I’m honestly concerned to be traveling to this race, alone, at this point.  Initially, my mom was going with me.  Unfortunately, she bailed on me a few weeks ago.  She has important business that arose and she can’t go away for the weekend.  Enter, hmmmm.  Um, my, hmmm.  Do you have that single person in your life that defies your ability to accurately describe them?  They kind of transcend terms, they make words seem generic when you try to find one that fits.  You know, that person who is kind of like the peanut butter to your jelly or in our terms, the vodka to your soda?  Well, she was going with me!  All was right and well in the world, sunshine had rainbows and butterflies were busy spreading glitter through my life.  Water tasted like the dew off new born unicorns and my life has been flooded with kittens.  We were going to have a fun weekend away capped off with the race!  Until, I had to be me and act like an asshole.  I’m the quintessential king of self sabotage.  I’m the guy who can’t leave well enough alone.  My own happiness must make some part of my brain go limp with fear, thats when life is right for me to fuck up something really good.  In true to form fashion I implemented my scorched earth policy and burned through everything good I had in life last week.  One of these days I’ll let my insecurities stop running my mouth, sadly it wasn’t in time to save this.  I’m laying in the bed I created and it feels uncomfortable.  Truth, I almost quit and just said “fuck it,” Friday.  I’d lost my motivation to train, I had no worldly or personal desire to race.  I was finished, done and bailing on myself for a few months in order to regroup.  Thankfully I have a few really good friends who care about me.  My friends drug me up from the wallowing floor of my own life and made me see I’ll hate myself forever if I quit now.  I don’t want to do this without my support system but if I have too, I will.  
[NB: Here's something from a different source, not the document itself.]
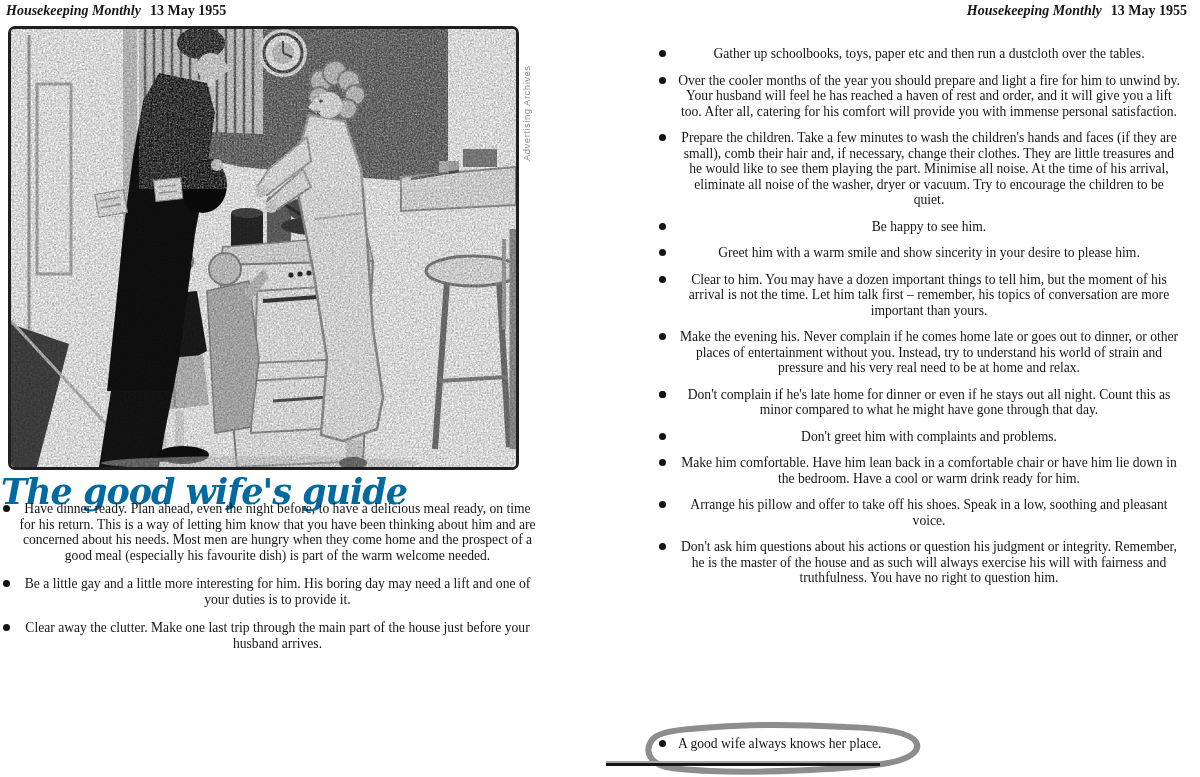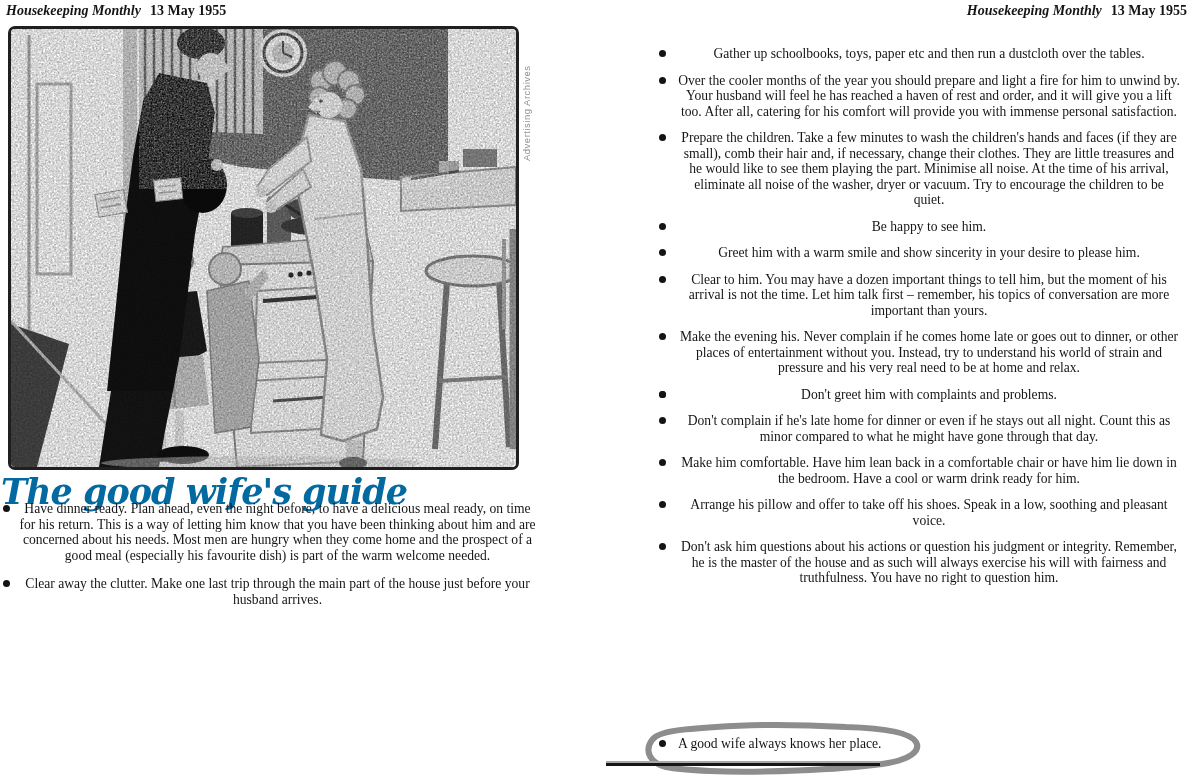"Don't greet him with complaints" li { order: before "Don't complain if he's late" -> after "Don't complain if he's late" }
The last few days I’ve got in good training.  Maybe I’m stupid but I’m confident I can do this.  I’ve always been one to show up on game day.  I’d love to be able to look back on the last few weeks and know I’m ready as opposed to wondering if my lack of training will come as a harsh reality?  I’m nervous, I’m not trained to where I want to be and I’m petrified.  I’m loathing myself for taking my own shit out on someone so important to me.  I’m scared to travel alone, not because I need someone but because I wanted us to celebrate my triumph together.  My accomplishment will be great but I’ll know in my mind it could have meant so much more.  



Like always thank you for reading!  I’ll write again this week, something more specific to my approach and process leading up to the race this week.  Right now, I just really had to get this stuff off my chest, be human and show that everything leading up to a big race isn’t always smiles and puppies.  I hope by writing and putting all this out into the world my brain can somehow gain a little traction and stop spiraling out of control.  I need to quiet this noise.